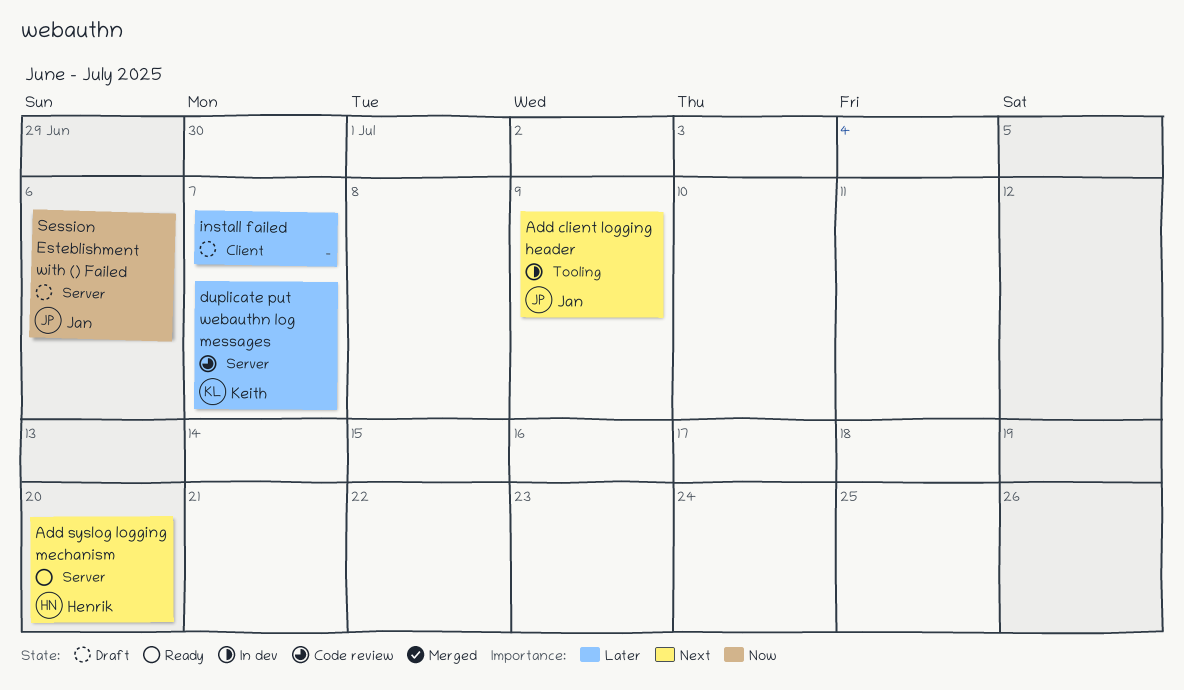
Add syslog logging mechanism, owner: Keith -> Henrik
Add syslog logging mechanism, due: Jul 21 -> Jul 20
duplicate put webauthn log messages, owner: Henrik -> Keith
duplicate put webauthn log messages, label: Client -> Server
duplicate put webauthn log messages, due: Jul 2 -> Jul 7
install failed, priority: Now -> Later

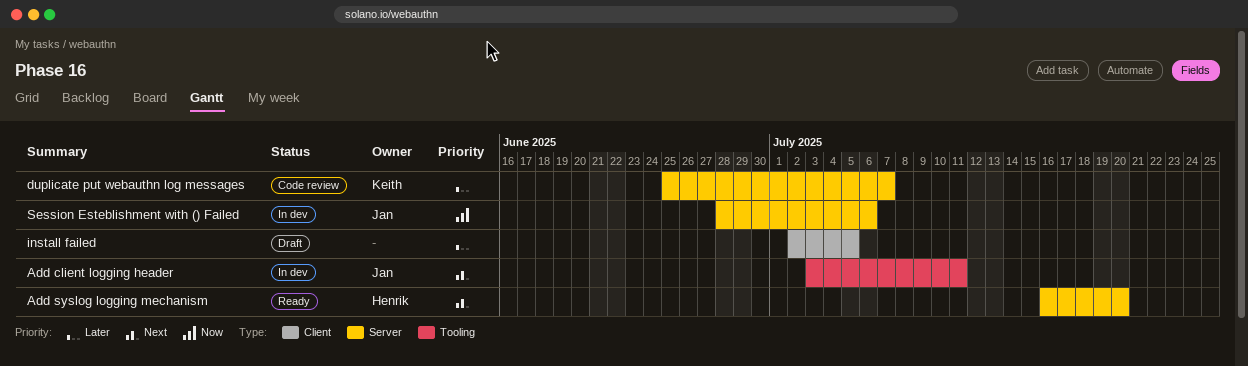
Add client logging header, due: Jul 9 -> Jul 11
install failed, due: Jul 7 -> Jul 5
Session Esteblishment with () Failed, status: Draft -> In dev

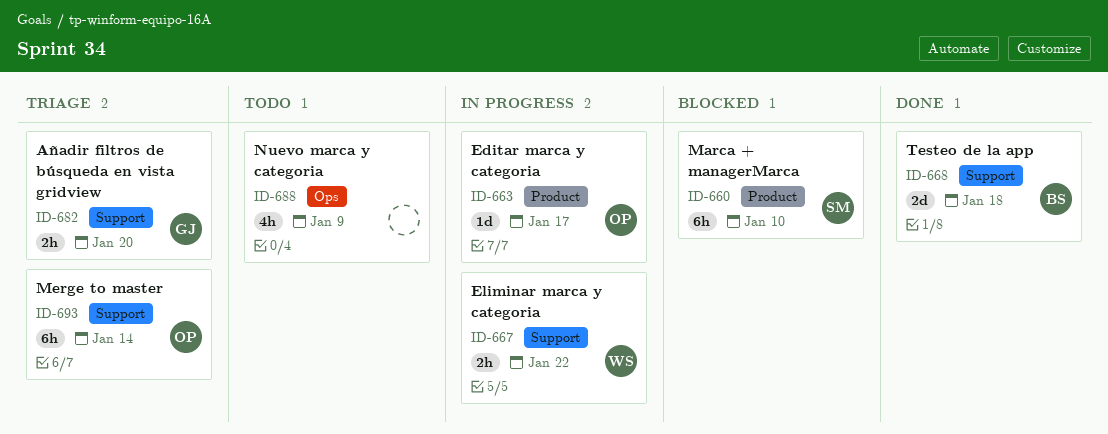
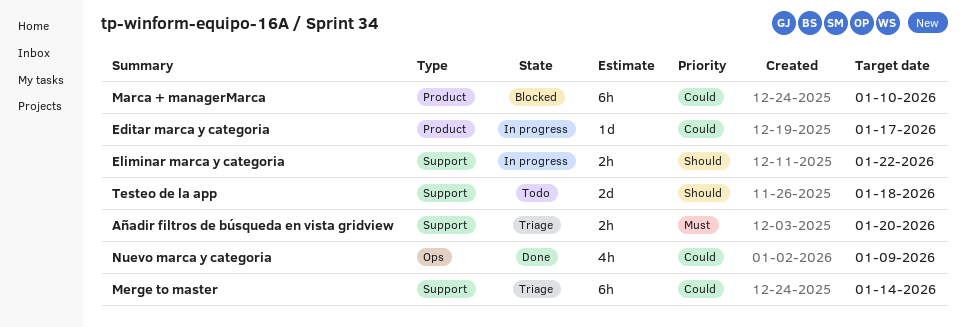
Nuevo marca y categoria, status: Todo -> Done
Testeo de la app, status: Done -> Todo

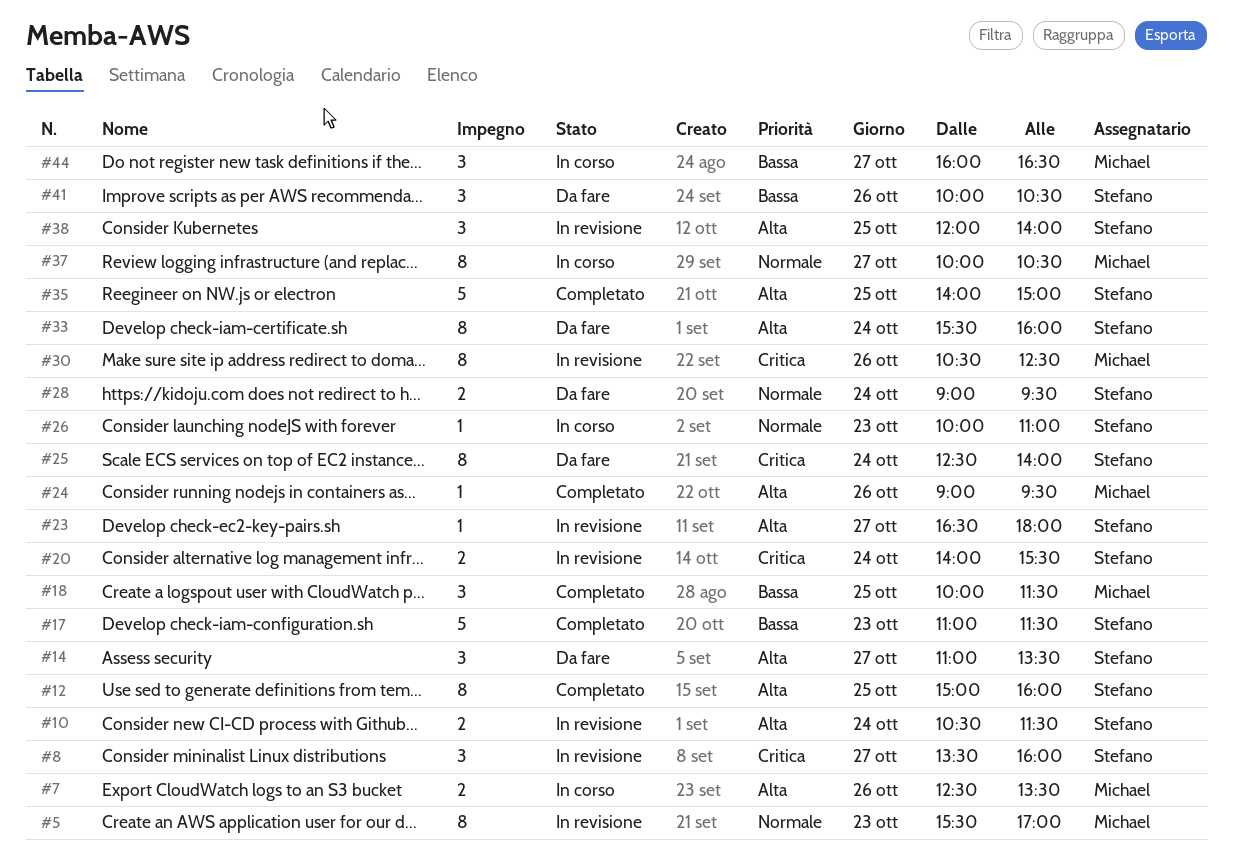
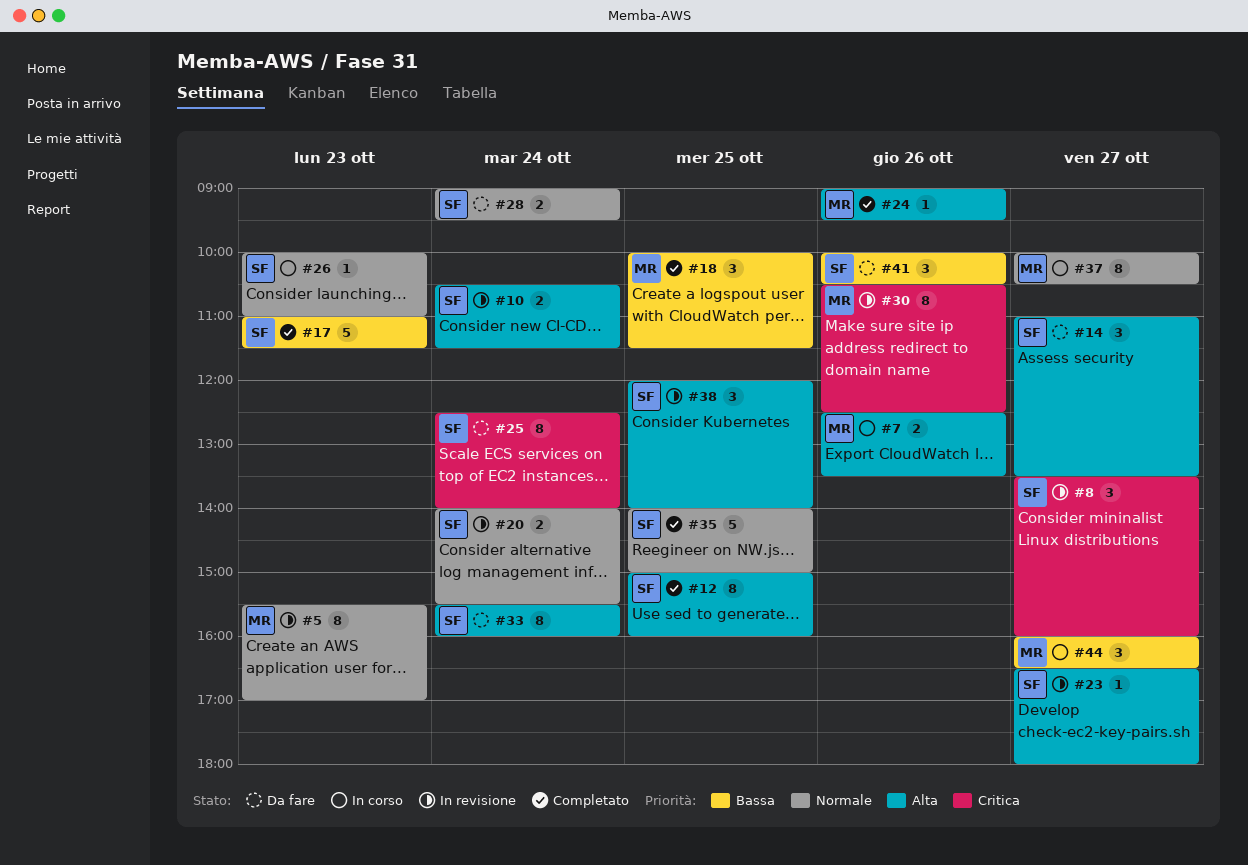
#20, priority: Critica -> Normale
#35, priority: Alta -> Normale

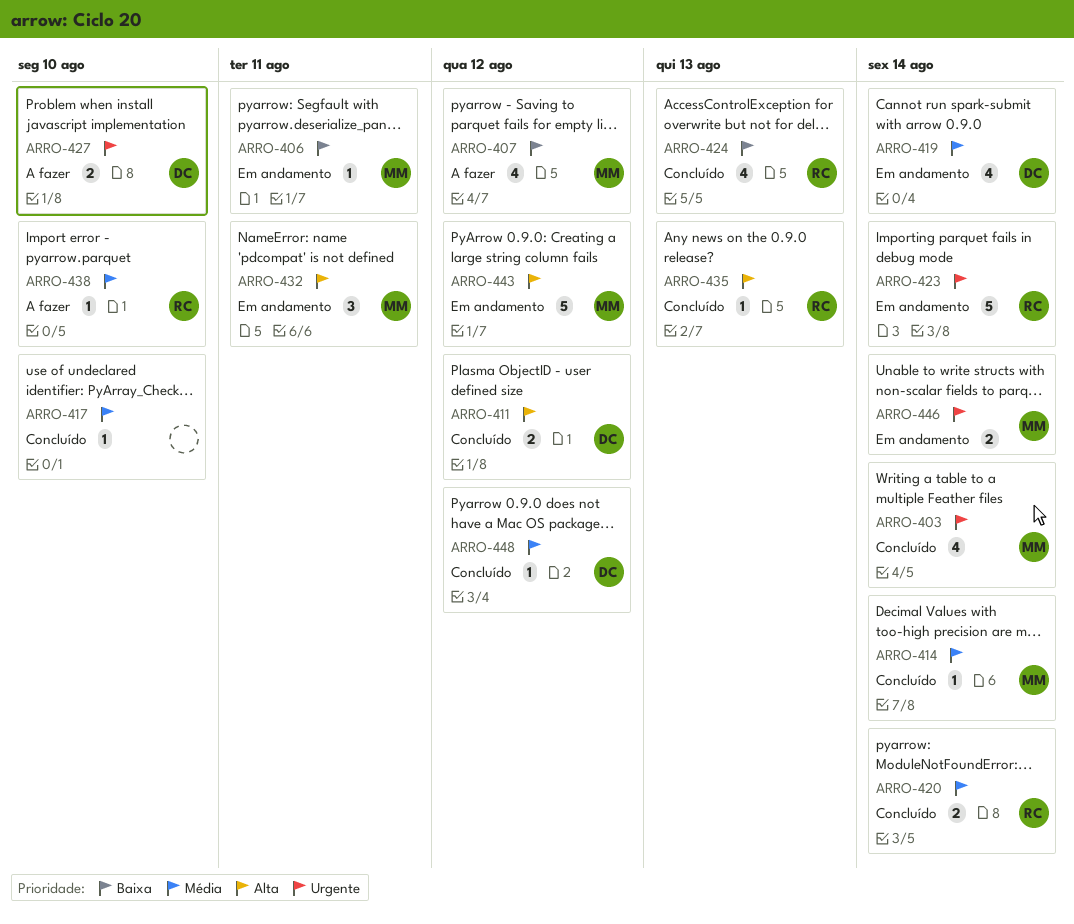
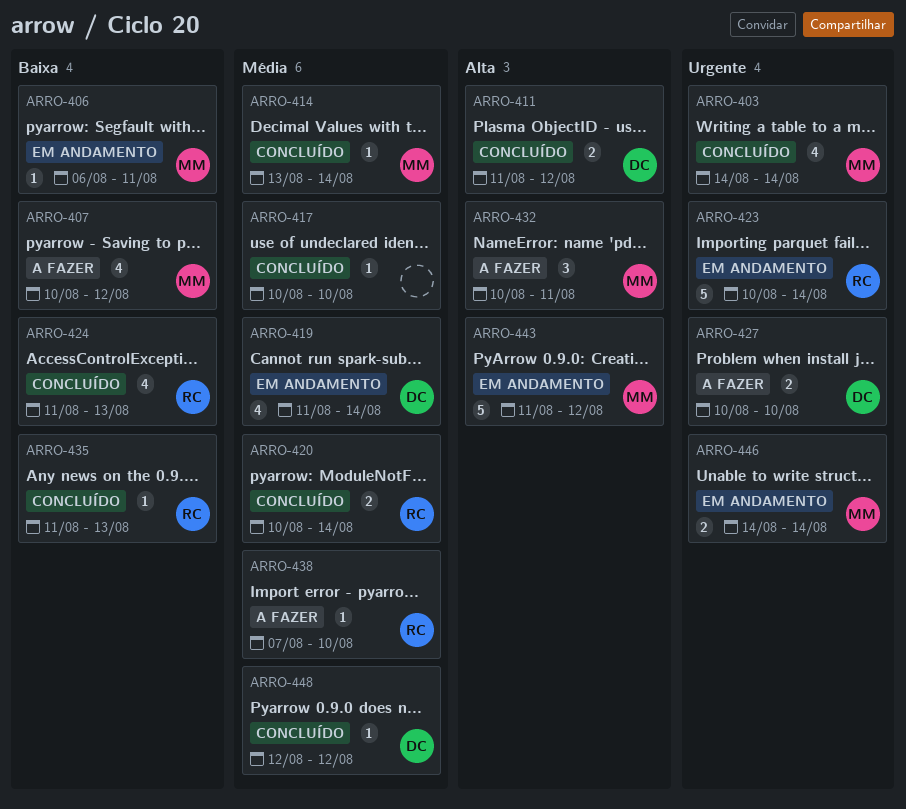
ARRO-432, status: Em andamento -> A fazer
ARRO-435, priority: Alta -> Baixa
________________
__What the task asks__.
The listing above is to be retyped word for word, with the pictures omitted.

__Task result__.
Add syslog logging mechanism, owner: Keith -> Henrik
Add syslog logging mechanism, due: Jul 21 -> Jul 20
duplicate put webauthn log messages, owner: Henrik -> Keith
duplicate put webauthn log messages, label: Client -> Server
duplicate put webauthn log messages, due: Jul 2 -> Jul 7
install failed, priority: Now -> Later

Add client logging header, due: Jul 9 -> Jul 11
install failed, due: Jul 7 -> Jul 5
Session Esteblishment with () Failed, status: Draft -> In dev

Nuevo marca y categoria, status: Todo -> Done
Testeo de la app, status: Done -> Todo

#20, priority: Critica -> Normale
#35, priority: Alta -> Normale

ARRO-432, status: Em andamento -> A fazer
ARRO-435, priority: Alta -> Baixa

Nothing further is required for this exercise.